Above: The Tough-As-Nails New Dealer from the South - Ellen Woodward watches as children from low-income families dive into some toys made (or refurbished) on a WPA work project in New York, 1938. Born and raised in Mississippi, Woodward held several positions important to the New Deal, including head of the WPA's Women's and Professional Projects division. Woodward helped secure more work-relief jobs for unemployed women, told the red-baiting (and publicity-seeking) House Un-American Activities Committee that they were the ones who were un-American, and bristled at the idea that WPA wages were too high for African American women, declaring: "Government isn’t justified in paying people starvation wages because they only got that much before." For more information on Woodward, see Martha Swain's book, Ellen S. Woodward: New Deal Advocate for Women, 1995, as well as her Living New Deal biography here: https://livingnewdeal.org/what-was-the-new-deal/new-dealers/. Photo courtesy of the National Archives and the New Deal Network.

Above: The First Lady Extraordinaire - Eleanor Roosevelt visits a WPA work project in Des Moines, Iowa, 1936. Few, if any people in history have done as much for civil and human rights as Eleanor Roosevelt. During the New Deal she opened up more opportunities for women, minorities, and youth - the director of the National Youth Administration wrote: "Her unfailing interest, her deep and sympathetic understanding of the problems of youth, and her endless courage were a source of great strength and guidance to the NYA, to the youth on its program, and to the youth of America." After the New Deal, Eleanor Roosevelt chaired the UN Commission on Human Rights and helped draft the Universal Declaration of Human Rights. Article 25 of the Declaration states: "Everyone has the right to a standard of living adequate for the health and well-being of himself and of his family, including food, clothing, housing and medical care and necessary social services, and the right to security in the event of unemployment, sickness, disability, widowhood, old age or other lack of livelihood in circumstances beyond his control." We haven't come anywhere near these aspirations of course, not even in the United States (the supposed wealthiest country in the world) but someday, when humanity is informed and mature enough, Eleanor Roosevelt's work will be there to tap into. For more information on Eleanor Roosevelt, see her Living New Deal biography here: https://livingnewdeal.org/what-was-the-new-deal/new-dealers/. Photo courtesy of the FDR Presidential Library and Museum.

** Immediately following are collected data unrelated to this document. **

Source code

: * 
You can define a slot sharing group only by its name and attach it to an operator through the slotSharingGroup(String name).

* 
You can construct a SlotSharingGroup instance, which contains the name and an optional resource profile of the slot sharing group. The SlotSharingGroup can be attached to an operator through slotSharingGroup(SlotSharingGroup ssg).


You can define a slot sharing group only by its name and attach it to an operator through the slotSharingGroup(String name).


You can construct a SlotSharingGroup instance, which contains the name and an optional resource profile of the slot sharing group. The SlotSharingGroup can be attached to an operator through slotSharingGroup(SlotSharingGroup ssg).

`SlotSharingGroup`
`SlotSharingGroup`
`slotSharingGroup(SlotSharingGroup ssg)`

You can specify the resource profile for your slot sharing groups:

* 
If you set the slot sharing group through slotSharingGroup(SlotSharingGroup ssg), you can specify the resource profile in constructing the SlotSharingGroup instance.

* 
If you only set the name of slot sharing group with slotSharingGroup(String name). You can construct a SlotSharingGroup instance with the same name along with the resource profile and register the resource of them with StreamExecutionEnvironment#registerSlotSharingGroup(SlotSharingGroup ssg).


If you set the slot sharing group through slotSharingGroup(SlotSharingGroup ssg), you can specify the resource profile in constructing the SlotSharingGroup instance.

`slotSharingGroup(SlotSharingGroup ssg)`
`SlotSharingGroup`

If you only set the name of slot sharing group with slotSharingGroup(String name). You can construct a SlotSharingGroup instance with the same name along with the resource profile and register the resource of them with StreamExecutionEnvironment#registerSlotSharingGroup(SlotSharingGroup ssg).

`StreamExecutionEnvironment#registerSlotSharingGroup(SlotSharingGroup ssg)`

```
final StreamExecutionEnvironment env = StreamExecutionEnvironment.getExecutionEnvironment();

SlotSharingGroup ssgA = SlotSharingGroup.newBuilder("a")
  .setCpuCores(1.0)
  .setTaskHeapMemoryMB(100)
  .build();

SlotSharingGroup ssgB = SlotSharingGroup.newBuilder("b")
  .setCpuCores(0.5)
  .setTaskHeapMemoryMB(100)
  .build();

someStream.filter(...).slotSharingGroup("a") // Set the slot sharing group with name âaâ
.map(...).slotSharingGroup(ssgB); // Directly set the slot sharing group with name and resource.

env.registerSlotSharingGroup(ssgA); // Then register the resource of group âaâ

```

Above: Women in New Deal Work Programs - A statue of a WPA worker at the Norfolk Botanical Garden in Virginia. Hundreds of thousands of formerly-unemployed women in the various New Deal work programs were influential because they answered a call; because they proved that they could perform all manner of work if someone just gave them opportunities instead of insults. During their time in the WPA, women worked on scientific projects to fight disease, preserved our nation's history, delivered books to Americans in remote rural areas, fed the nation's children, cared for the nation's sick, clothed the needy, provided administrative support for infrastructure projects, and much more. And when America entered World War II, they contributed by sewing and repairing various military gear, and enrolling in the National Youth Administration's defense industry training - many Rosie the Riveters and Wendy the Welders came from the NYA. All these women, through their voluminous work, justified the New Deal and its work programs. Author Nick Taylor wrote of WPA workers: "These ordinary men and women proved to be extraordinary beyond all expectation. They were golden threads woven in the national fabric. In this, they shamed the political philosophy that discounted their value and rewarded the one that placed its faith in them, thus fulfilling the founding vision of a government by and for its people. All its people" (American-Made, 2008, p. 530). Photo courtesy of the Norfolk Botanical Garden.